Ensembles of Models for Automated Diagnosis of System Performance Problems

  • Authors:
  • Steve Zhang;Ira Cohen;Julie Symons;Armando Fox

  • Affiliations:
  • Stanford University;Hewlett Packard Research Labs;Hewlett Packard Research Labs;Stanford University

  • Venue:
  • DSN '05 Proceedings of the 2005 International Conference on Dependable Systems and Networks
  • Year:
  • 2005

Quantified Score

Hi-index 0.00

Visualization

Abstract

Violations of service level objectives (SLO) in Internet services are urgent conditions requiring immediate attention. Previously we explored [1] an approach for identifying which low-level system properties were correlated to high-level SLO violations (the metric attributionproblem).
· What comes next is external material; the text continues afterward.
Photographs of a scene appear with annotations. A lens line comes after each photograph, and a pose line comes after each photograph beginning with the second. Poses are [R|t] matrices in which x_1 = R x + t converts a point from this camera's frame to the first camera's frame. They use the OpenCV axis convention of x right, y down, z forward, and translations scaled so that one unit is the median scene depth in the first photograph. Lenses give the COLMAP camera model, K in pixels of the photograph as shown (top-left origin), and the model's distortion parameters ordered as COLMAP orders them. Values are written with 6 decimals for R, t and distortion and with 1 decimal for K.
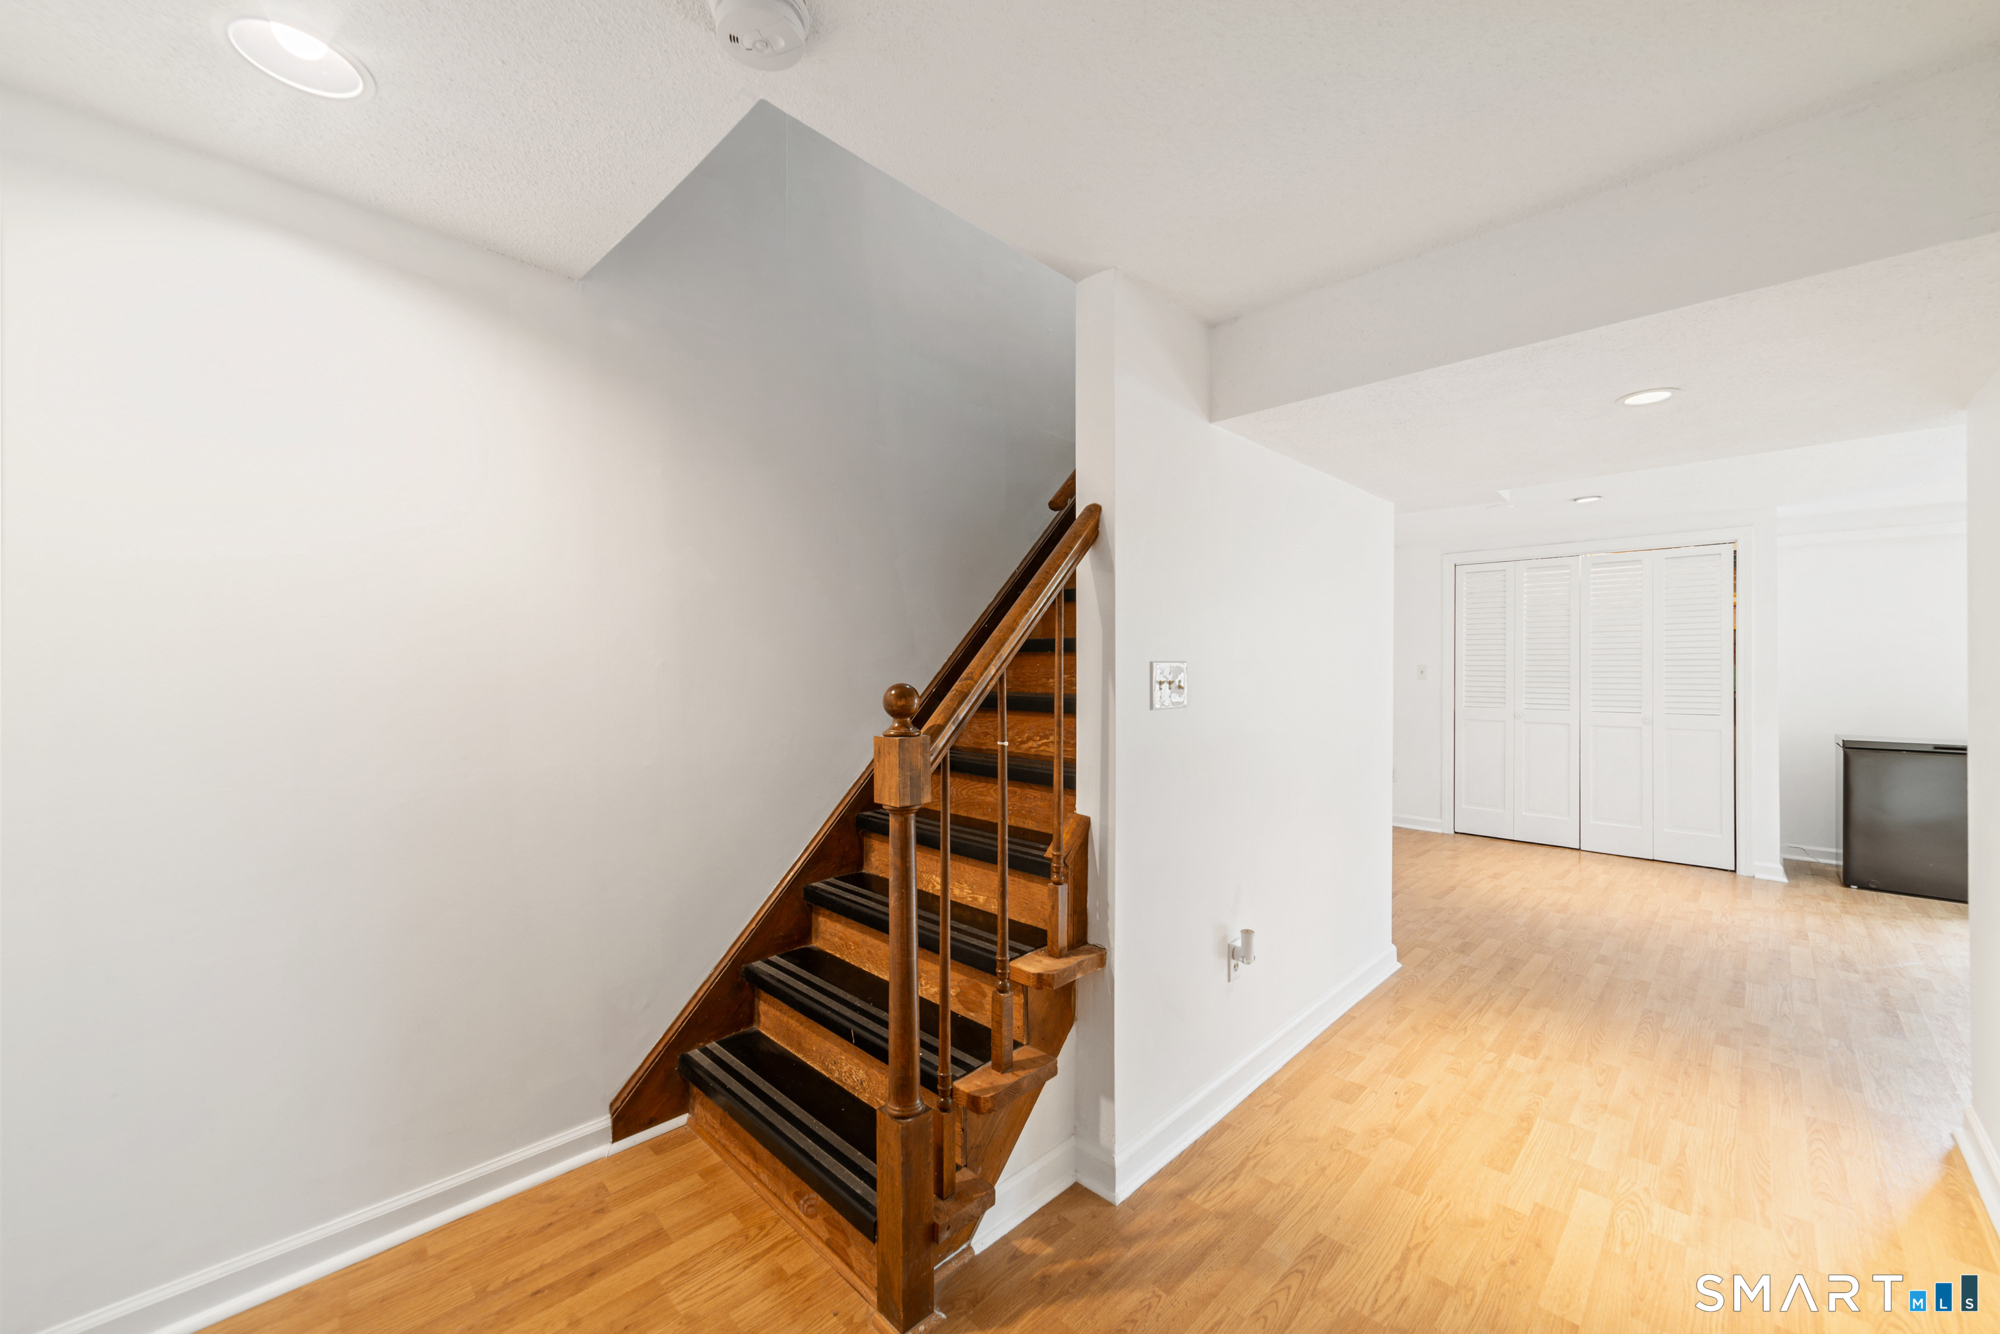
lens RADIAL K [[779.2, 0, 999.8], [0, 779.2, 663.0], [0, 0, 1]] dist [0.003162, 0.000187]
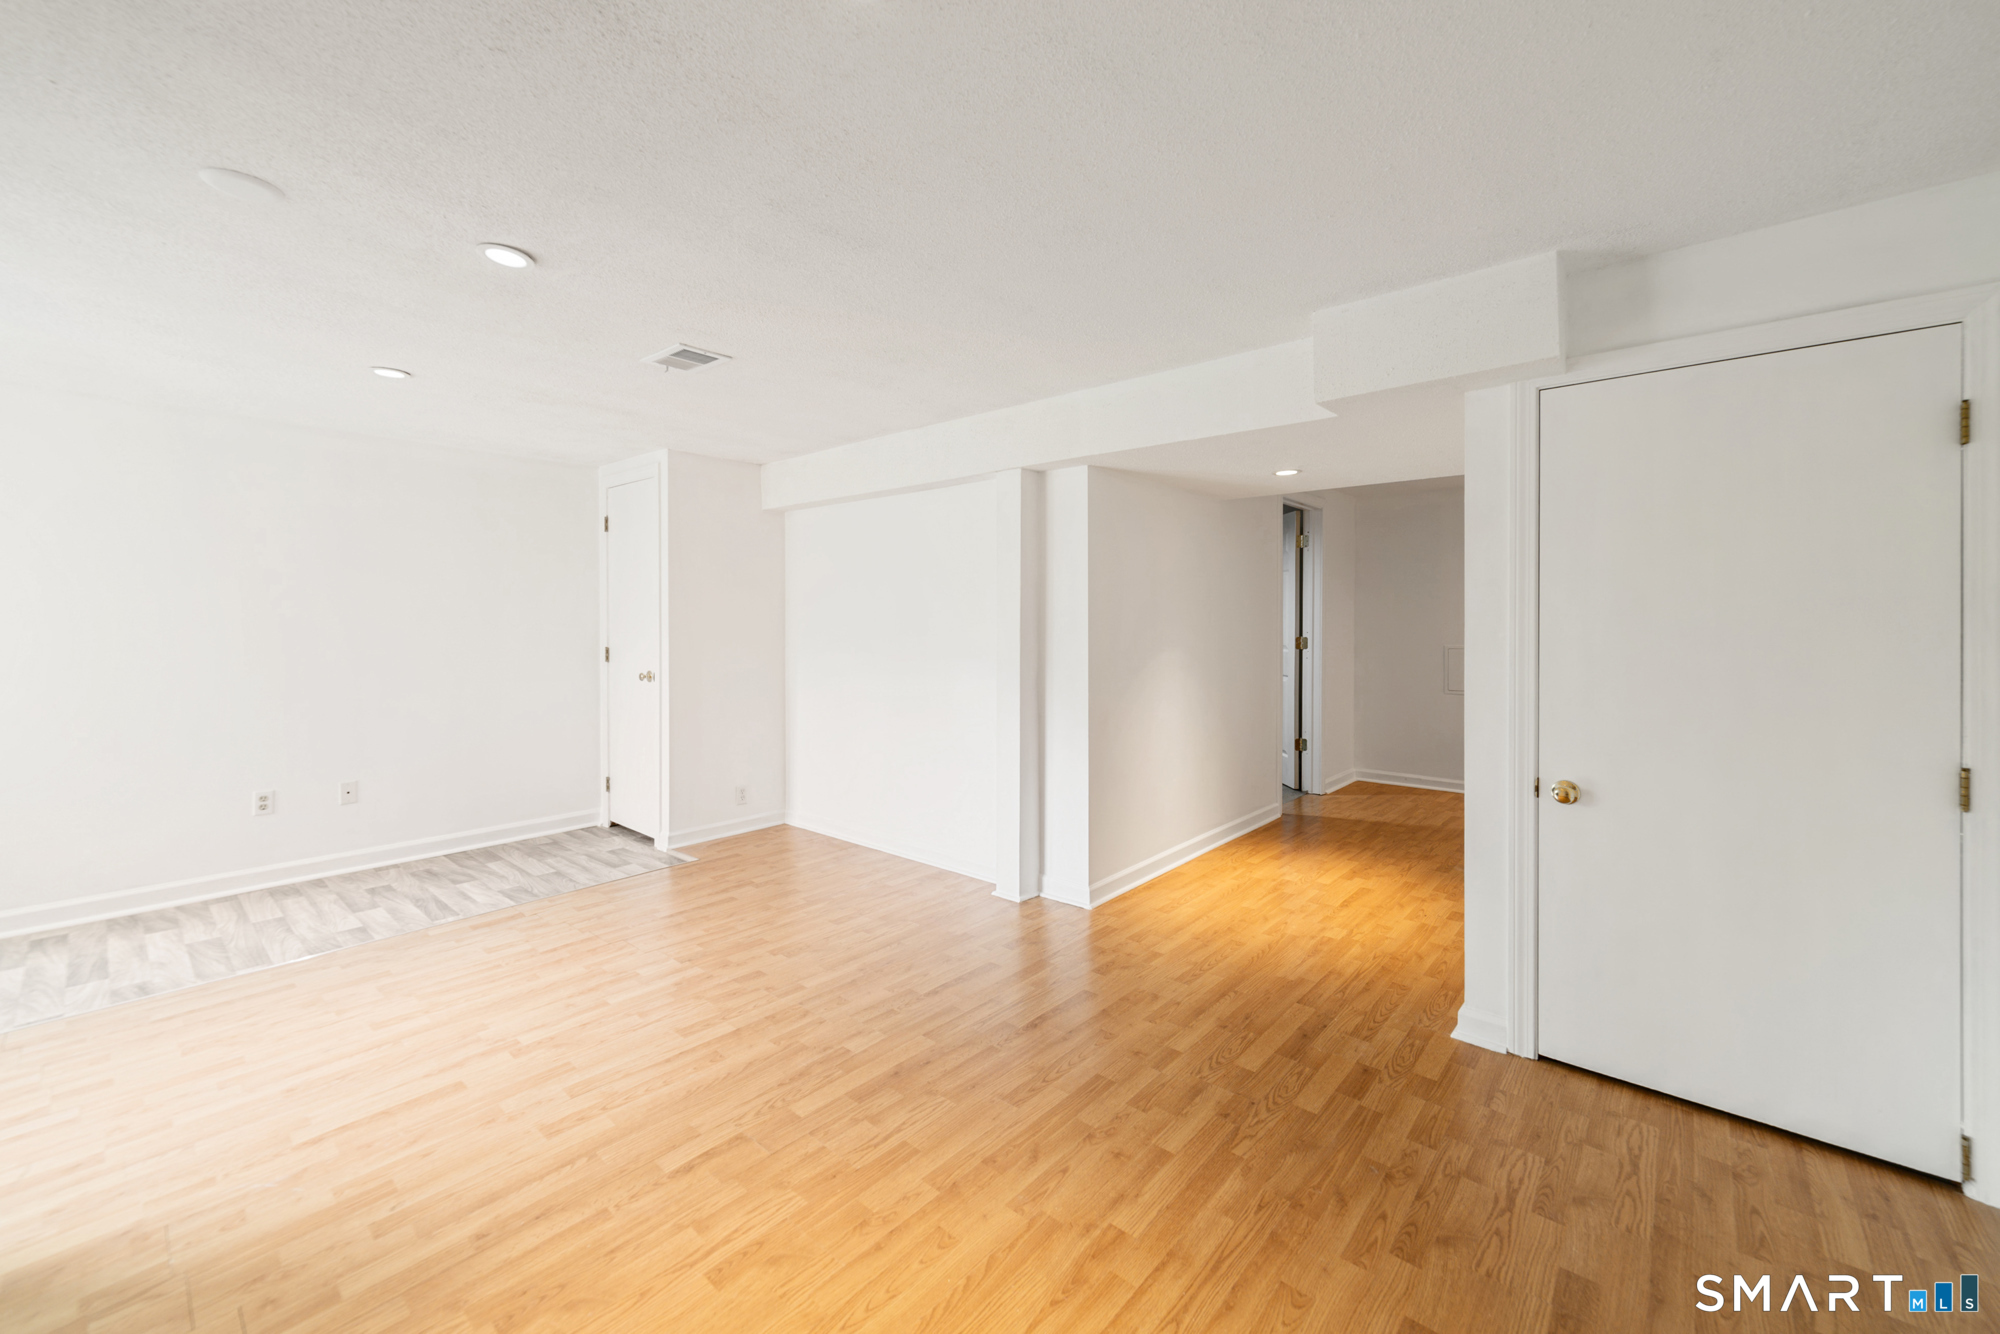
lens RADIAL K [[779.2, 0, 1000.2], [0, 779.2, 650.2], [0, 0, 1]] dist [0.003162, 0.000187]
pose [[-0.998648, 0.001873, -0.051943, 1.077400], [0.000425, 0.999611, 0.027870, 0.008967], [0.051975, 0.027810, -0.998261, 1.879033]]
The approach is based on automatically inducing models from data using pattern recognition and probability modeling techniques. In this paper we extend our approach to adapt to changing workloads and external disturbances by maintaining an ensemble of probabilistic models, adding new models when existing ones do not accurately capture current system behavior. Using realistic workloads on an implemented prototype system, we show that the ensemble of models captures the performance behavior of the system accurately under changing workloads and conditions. We fuse information from the models in the ensemble to identify likely causes of the performance problem, with results comparable to those produced by an oracle that continuously changes the model based on advance knowledge of the workload. The cost of inducing new models and managing the ensembles is negligible, making our approach both immediately practical and theoretically appealing.